CHINA MARCH FDI STAYS ROBUST AT $12.4 BILLION, OUTBOUND FLOWS UP 29.6% IN Q1
Foreign direct investment (FDI) in China rose 2.2% on the year in March, while outbound flows posted a milder rise, as foreign corporate investors remain undeterred by weakening domestic economic performance.
That brings inbound FDI up 11.3 % to $34.88 billion for the first quarter.
The data follows a series of disappointing data releases, highlighting flagging domestic fixed asset investment, including in property, and slowing industrial activity.
Foreign investment projects take time to conceive and implement, making FDI a lagging indicator of general confidence, but they have remained strong in recent months nevertheless.

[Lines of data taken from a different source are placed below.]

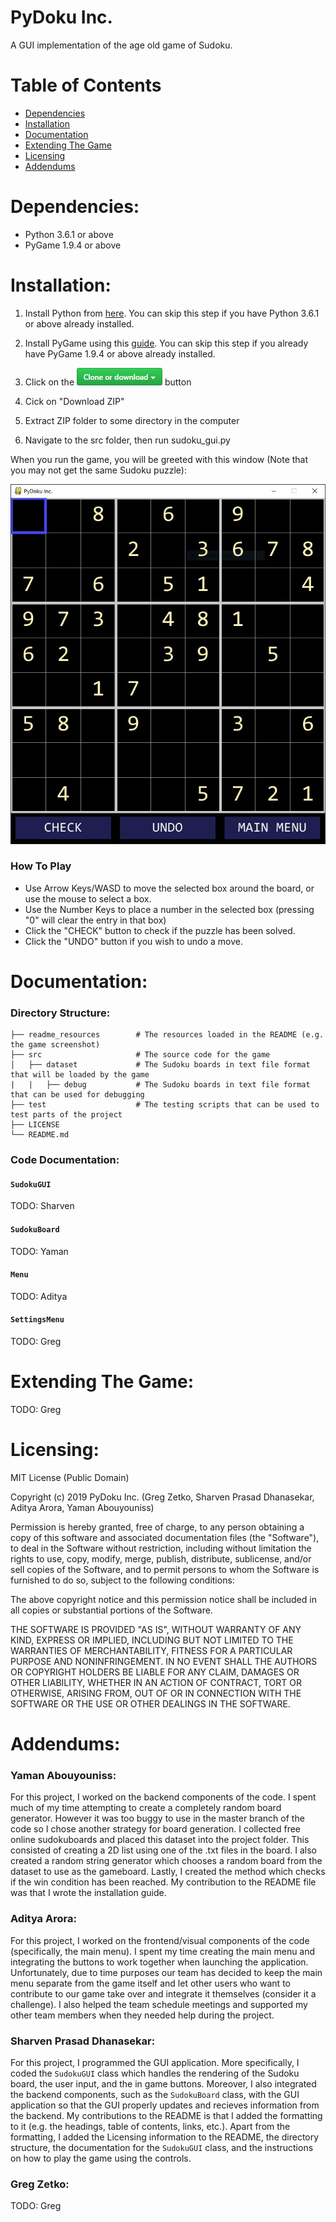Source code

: # PyDoku Inc. #

A GUI implementation of the age old game of Sudoku.

# Table of Contents #

* [Dependencies](#dependencies)
* [Installation](#installation)
* [Documentation](#documentation)
* [Extending The Game](#extending-the-game)
* [Licensing](#licensing)
* [Addendums](#addendums)

# Dependencies: #

- Python 3.6.1 or above
- PyGame 1.9.4 or above

# Installation: #

1. Install Python from [here](https://www.python.org/). You can skip this step if you have Python 3.6.1 or above already installed.

2. Install PyGame using this [guide](https://www.pygame.org/wiki/GettingStarted). You can skip this step if you already have PyGame 1.9.4 or above already installed.

3. Click on the ![picture alt](readme_resources/clone_button.png) button

4. Cick on "Download ZIP"

5. Extract ZIP folder to some directory in the computer

6. Navigate to the src folder, then run sudoku_gui.py

When you run the game, you will be greeted with this window (Note that you may not get the same Sudoku puzzle):

<p align="center">
  <img src="readme_resources/screenshot.png">
</p>

### How To Play ###

* Use Arrow Keys/WASD to move the selected box around the board, or use the mouse to select a box.
* Use the Number Keys to place a number in the selected box (pressing "0" will clear the entry in that box)
* Click the "CHECK" button to check if the puzzle has been solved.
* Click the "UNDO" button if you wish to undo a move.

# Documentation: #

### Directory Structure: ###

    ├── readme_resources        # The resources loaded in the README (e.g. the game screenshot)
    ├── src                     # The source code for the game
    │   ├── dataset             # The Sudoku boards in text file format that will be loaded by the game
    |   |   ├── debug           # The Sudoku boards in text file format that can be used for debugging
    ├── test                    # The testing scripts that can be used to test parts of the project
    ├── LICENSE
    └── README.md          
    
### Code Documentation: ### 

#### `SudokuGUI` ####
TODO: Sharven

#### `SudokuBoard` ####
TODO: Yaman

#### `Menu` ####
TODO: Aditya

#### `SettingsMenu` ####
TODO: Greg

# Extending The Game: #

TODO: Greg

# Licensing: #

MIT License (Public Domain)

Copyright (c) 2019 PyDoku Inc. (Greg Zetko, Sharven Prasad Dhanasekar, Aditya Arora, Yaman Abouyouniss)

Permission is hereby granted, free of charge, to any person obtaining a copy
of this software and associated documentation files (the "Software"), to deal
in the Software without restriction, including without limitation the rights
to use, copy, modify, merge, publish, distribute, sublicense, and/or sell
copies of the Software, and to permit persons to whom the Software is
furnished to do so, subject to the following conditions:

The above copyright notice and this permission notice shall be included in all
copies or substantial portions of the Software.

THE SOFTWARE IS PROVIDED "AS IS", WITHOUT WARRANTY OF ANY KIND, EXPRESS OR
IMPLIED, INCLUDING BUT NOT LIMITED TO THE WARRANTIES OF MERCHANTABILITY,
FITNESS FOR A PARTICULAR PURPOSE AND NONINFRINGEMENT. IN NO EVENT SHALL THE
AUTHORS OR COPYRIGHT HOLDERS BE LIABLE FOR ANY CLAIM, DAMAGES OR OTHER
LIABILITY, WHETHER IN AN ACTION OF CONTRACT, TORT OR OTHERWISE, ARISING FROM,
OUT OF OR IN CONNECTION WITH THE SOFTWARE OR THE USE OR OTHER DEALINGS IN THE
SOFTWARE.

# Addendums: #

### Yaman Abouyouniss: ###

For this project, I worked on the backend components of the code. I spent much of my time attempting to create a completely random board generator. However it was too buggy to use in the master branch of the code so I chose another strategy for board generation. I collected free online sudokuboards and placed this dataset into the project folder. This consisted of creating a 2D list using one of the .txt files in the board. I also created a random string generator which chooses a random board from the dataset to use as the gameboard. Lastly, I created the method which checks if the win condition has been reached. My contribution to the README file was that I wrote the installation guide.

### Aditya Arora: ###

For this project, I worked on the frontend/visual components of the code (specifically, the main menu). I spent my time creating the main menu and integrating the buttons to work together when launching the application. Unfortunately, due to time purposes our team has decided to keep the main menu separate from the game itself and let other users who want to contribute to our game take over and integrate it themselves (consider it a challenge). I also helped the team schedule meetings and supported my other team members when they needed help during the project. 

### Sharven Prasad Dhanasekar: ###

For this project, I programmed the GUI application. More specifically, I coded the `SudokuGUI` class which handles the rendering of the Sudoku board, the user input, and the in game buttons. Moreover, I also integrated the backend components, such as the `SudokuBoard` class, with the GUI application so that the GUI properly updates and recieves information from the backend. My contributions to the README is that I added the formatting to it (e.g. the headings, table of contents, links, etc.). Apart from the formatting, I added the Licensing information to the README, the directory structure, the documentation for the `SudokuGUI` class, and the instructions on how to play the game using the controls.

### Greg Zetko: ###

TODO: Greg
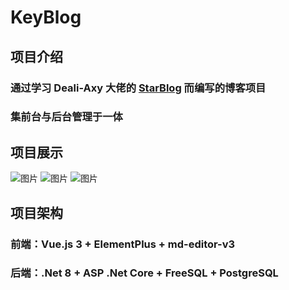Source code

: # KeyBlog
## 项目介绍
### 通过学习 Deali-Axy 大佬的 [StarBlog](https://github.com/Deali-Axy/StarBlog) 而编写的博客项目
### 集前台与后台管理于一体

## 项目展示
![图片](https://github.com/Arcticn/KeyBlog/assets/46252987/8a067d8b-e8cb-486c-afa2-8cbbdd20b95f)
![图片](https://github.com/Arcticn/KeyBlog/assets/46252987/8c9cb6c4-2a1f-4fd3-866d-405816a75f68)
![图片](https://github.com/Arcticn/KeyBlog/assets/46252987/8eeb1e5f-1f36-4c1b-8422-50c1dc17f963)


## 项目架构
### 前端：Vue.js 3 + ElementPlus + md-editor-v3
### 后端：.Net 8 + ASP .Net Core + FreeSQL + PostgreSQL
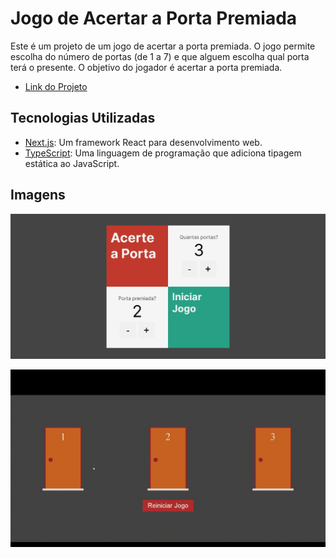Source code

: # Jogo de Acertar a Porta Premiada

Este é um projeto de um jogo de acertar a porta premiada. O jogo permite escolha do número de portas (de 1 a 7) e que alguem escolha qual porta terá o presente. O objetivo do jogador é acertar a porta premiada.

- [Link do Projeto](https://moraiskaua-jogo-das-portas.netlify.app)

## Tecnologias Utilizadas

- [Next.js](https://nextjs.org/): Um framework React para desenvolvimento web.
- [TypeScript](https://www.typescriptlang.org/): Uma linguagem de programação que adiciona tipagem estática ao JavaScript.

## Imagens

![Foto](./src/prints/inicio.png)

![Video](./src/prints/video.gif)
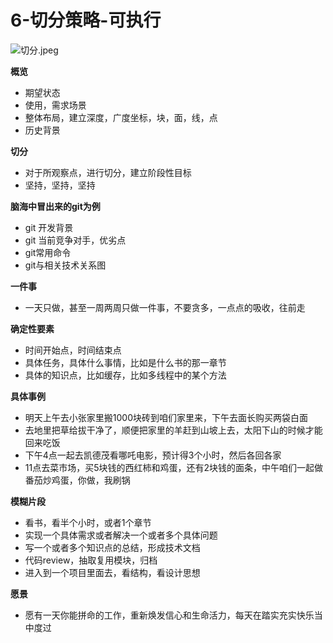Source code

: # 6-切分策略-可执行



![&#x5207;&#x5206;.jpeg](https://upload-images.jianshu.io/upload_images/10762718-a3104488ccb12020.jpeg?imageMogr2/auto-orient/strip%7CimageView2/2/w/1240)

**概览**

* 期望状态
* 使用，需求场景
* 整体布局，建立深度，广度坐标，块，面，线，点
* 历史背景

**切分**

* 对于所观察点，进行切分，建立阶段性目标
* 坚持，坚持，坚持

**脑海中冒出来的git为例**

* git 开发背景
* git 当前竞争对手，优劣点
* git常用命令
* git与相关技术关系图

**一件事**

* 一天只做，甚至一周两周只做一件事，不要贪多，一点点的吸收，往前走

**确定性要素**

* 时间开始点，时间结束点
* 具体任务，具体什么事情，比如是什么书的那一章节
* 具体的知识点，比如缓存，比如多线程中的某个方法

**具体事例**

* 明天上午去小张家里搬1000块砖到咱们家里来，下午去面长购买两袋白面
* 去地里把草给拔干净了，顺便把家里的羊赶到山坡上去，太阳下山的时候才能回来吃饭
* 下午4点一起去凯德茂看哪吒电影，预计得3个小时，然后各回各家
* 11点去菜市场，买5块钱的西红柿和鸡蛋，还有2块钱的面条，中午咱们一起做番茄炒鸡蛋，你做，我刷锅

**模糊片段**

* 看书，看半个小时，或者1个章节
* 实现一个具体需求或者解决一个或者多个具体问题
* 写一个或者多个知识点的总结，形成技术文档
* 代码review，抽取复用模块，归档
* 进入到一个项目里面去，看结构，看设计思想

**愿景**

* 愿有一天你能拼命的工作，重新焕发信心和生命活力，每天在踏实充实快乐当中度过


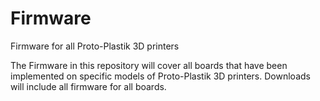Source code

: # Firmware
Firmware for all Proto-Plastik 3D printers

The Firmware in this repository will cover all boards that have been implemented on specific models of Proto-Plastik 3D printers. 
Downloads will include all firmware for all boards.
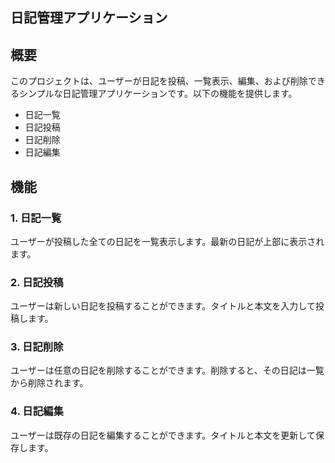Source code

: ## 日記管理アプリケーション

## 概要

このプロジェクトは、ユーザーが日記を投稿、一覧表示、編集、および削除できるシンプルな日記管理アプリケーションです。以下の機能を提供します。

- 日記一覧
- 日記投稿
- 日記削除
- 日記編集

## 機能

### 1. 日記一覧

ユーザーが投稿した全ての日記を一覧表示します。最新の日記が上部に表示されます。

### 2. 日記投稿

ユーザーは新しい日記を投稿することができます。タイトルと本文を入力して投稿します。

### 3. 日記削除

ユーザーは任意の日記を削除することができます。削除すると、その日記は一覧から削除されます。

### 4. 日記編集

ユーザーは既存の日記を編集することができます。タイトルと本文を更新して保存します。
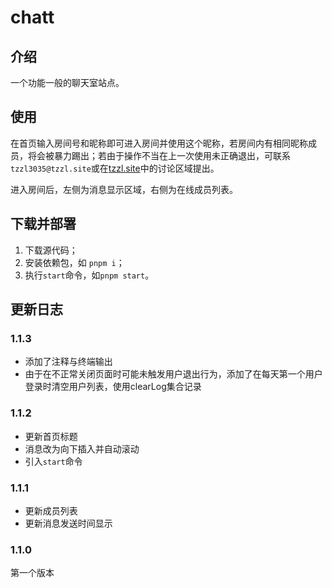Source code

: # chatt

## 介绍

一个功能一般的聊天室站点。

## 使用

在首页输入房间号和昵称即可进入房间并使用这个昵称，若房间内有相同昵称成员，将会被暴力踢出；若由于操作不当在上一次使用未正确退出，可联系`tzzl3035@tzzl.site`或在[tzzl.site](https://tzzl.site)中的讨论区域提出。

进入房间后，左侧为消息显示区域，右侧为在线成员列表。

## 下载并部署

1. 下载源代码；
2. 安装依赖包，如 `pnpm i`；
3. 执行`start`命令，如`pnpm start`。

## 更新日志

### 1.1.3
- 添加了注释与终端输出
- 由于在不正常关闭页面时可能未触发用户退出行为，添加了在每天第一个用户登录时清空用户列表，使用clearLog集合记录

### 1.1.2
- 更新首页标题
- 消息改为向下插入并自动滚动
- 引入`start`命令

### 1.1.1
- 更新成员列表
- 更新消息发送时间显示

### 1.1.0
第一个版本
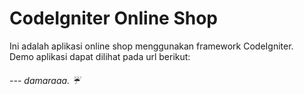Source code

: # CodeIgniter Online Shop

Ini adalah aplikasi online shop menggunakan framework CodeIgniter.
<br>
Demo aplikasi dapat dilihat pada url berikut:

<h6> --- damaraaa. ☔<h6>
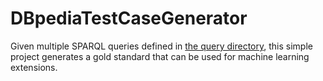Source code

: # DBpediaTestCaseGenerator
Given multiple SPARQL queries defined in [the query directory](/src/main/resources/queries), this simple project
generates a gold standard that can be used for machine learning extensions.

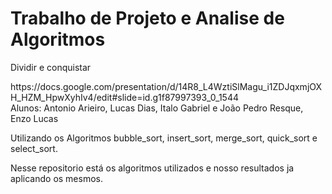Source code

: # Trabalho de Projeto e Analise de Algoritmos
<p>Dividir e conquistar</p>
https://docs.google.com/presentation/d/14R8_L4WztiSlMagu_i1ZDJqxmjOXH_HZM_HpwXyhIv4/edit#slide=id.g1f87997393_0_1544
<br/>
   Alunos: Antonio Arieiro, Lucas Dias, Italo Gabriel e João Pedro Resque, Enzo Lucas
   
   Utilizando os Algoritmos bubble_sort, insert_sort, merge_sort, quick_sort e select_sort.
   
   Nesse repositorio está os algoritmos utilizados e nosso resultados ja aplicando os mesmos.
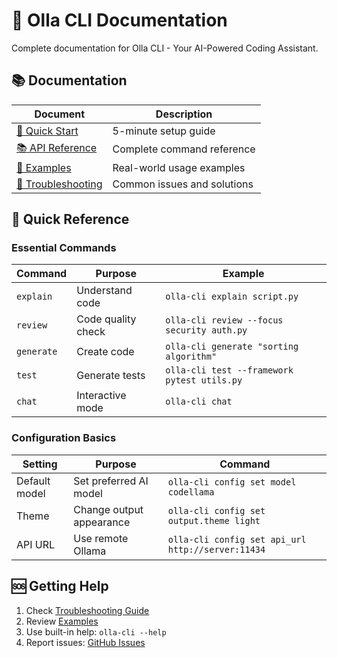 # 📖 Olla CLI Documentation

Complete documentation for Olla CLI - Your AI-Powered Coding Assistant.

## 📚 Documentation

| Document | Description |
|----------|-------------|
| [🚀 Quick Start](./quick-start.md) | 5-minute setup guide |
| [📚 API Reference](./api-reference.md) | Complete command reference |
| [🎯 Examples](./examples.md) | Real-world usage examples |
| [🔧 Troubleshooting](./troubleshooting.md) | Common issues and solutions |

## 🎯 Quick Reference

### Essential Commands
| Command | Purpose | Example |
|---------|---------|---------|
| `explain` | Understand code | `olla-cli explain script.py` |
| `review` | Code quality check | `olla-cli review --focus security auth.py` |
| `generate` | Create code | `olla-cli generate "sorting algorithm"` |
| `test` | Generate tests | `olla-cli test --framework pytest utils.py` |
| `chat` | Interactive mode | `olla-cli chat` |

### Configuration Basics
| Setting | Purpose | Command |
|---------|---------|---------|
| Default model | Set preferred AI model | `olla-cli config set model codellama` |
| Theme | Change output appearance | `olla-cli config set output.theme light` |
| API URL | Use remote Ollama | `olla-cli config set api_url http://server:11434` |

## 🆘 Getting Help

1. Check [Troubleshooting Guide](./troubleshooting.md)
2. Review [Examples](./examples.md)
3. Use built-in help: `olla-cli --help`
4. Report issues: [GitHub Issues](https://github.com/mahinuzzaman/ollama-cli/issues)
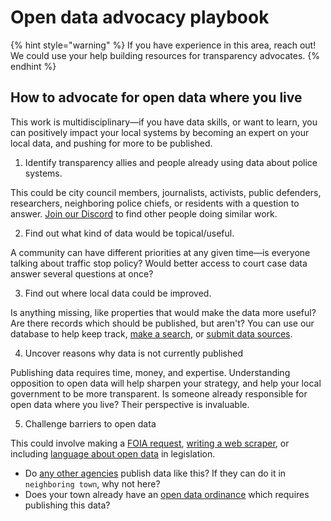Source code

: # Open data advocacy playbook

{% hint style="warning" %}
If you have experience in this area, reach out! We could use your help building resources for transparency advocates.
{% endhint %}

## How to advocate for open data where you live

This work is multidisciplinary—if you have data skills, or want to learn, you can positively impact your local systems by becoming an expert on your local data, and pushing for more to be published.

1. Identify transparency allies and people already using data about police systems.

This could be city council members, journalists, activists, public defenders, researchers, neighboring police chiefs, or residents with a question to answer. [Join our Discord](https://discord.gg/wMqex8nKZJ) to find other people doing similar work.

2. Find out what kind of data would be topical/useful.&#x20;

A community can have different priorities at any given time—is everyone talking about traffic stop policy? Would better access to court case data answer several questions at once?

3. Find out where local data could be improved.

Is anything missing, like properties that would make the data more useful? Are there records which should be published, but aren't? You can use our database to help keep track, [make a search](https://data-sources.pdap.io), or [submit data sources](../activities/contribute/submit-data-sources.md).

4. Uncover reasons why data is not currently published

Publishing data requires time, money, and expertise. Understanding opposition to open data will help sharpen your strategy, and help your local government to be more transparent. Is someone already responsible for open data where you live? Their perspective is invaluable.

5. Challenge barriers to open data

This could involve making a [FOIA request](foia.md), [writing a web scraper](web-scraping/), or including [language about open data](https://phila.legistar.com/LegislationDetail.aspx?ID=5007829\&GUID=33E8CA43-B311-4219-A5A5-BBE600D14D55\&Options=ID%7CText%7C) in legislation.

* Do [any other agencies](https://data-sources.pdap.io) publish data like this? If they can do it in `neighboring town`, why not here?
* Does your town already have an [open data ordinance](https://apps.pittsburghpa.gov/cis/ProposedPittsburghOpenDataOrdinance.pdf) which requires publishing this data?


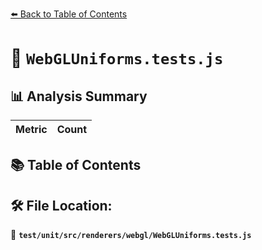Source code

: [⬅️ Back to Table of Contents](../../../../../index.md)

# 📄 `WebGLUniforms.tests.js`

## 📊 Analysis Summary

| Metric | Count |
|--------|-------|

## 📚 Table of Contents


## 🛠️ File Location:
📂 **`test/unit/src/renderers/webgl/WebGLUniforms.tests.js`**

Exceptionally strong growth in FDI inflows in the first two months of the year, including a nearly 874 % jump for Saudi Arabia and a 367% gain for France, were due to one-off deals.
Outbound investment for the first three months of the year combined rose 29.6 % from the same period in 2014 to $25.79.
The government has been encouraging Chinese firms to invest abroad to make them more competitive internationally, utilise surplus capacity, and help slow the rapid build-up of foreign exchange reserves.
Inbound FDI in China rose just 1.7 percent in 2014, the slackest pace since 2012. That weak performance accentuated a cooling economy which is spurring more Chinese firms to plough money into overseas asset, a trend that could soon overtake inbound investment.
Last year, China drew a record $119.6 billion of FDI, while outbound investment rose 14.1 percent to a new high of $102.9 billion.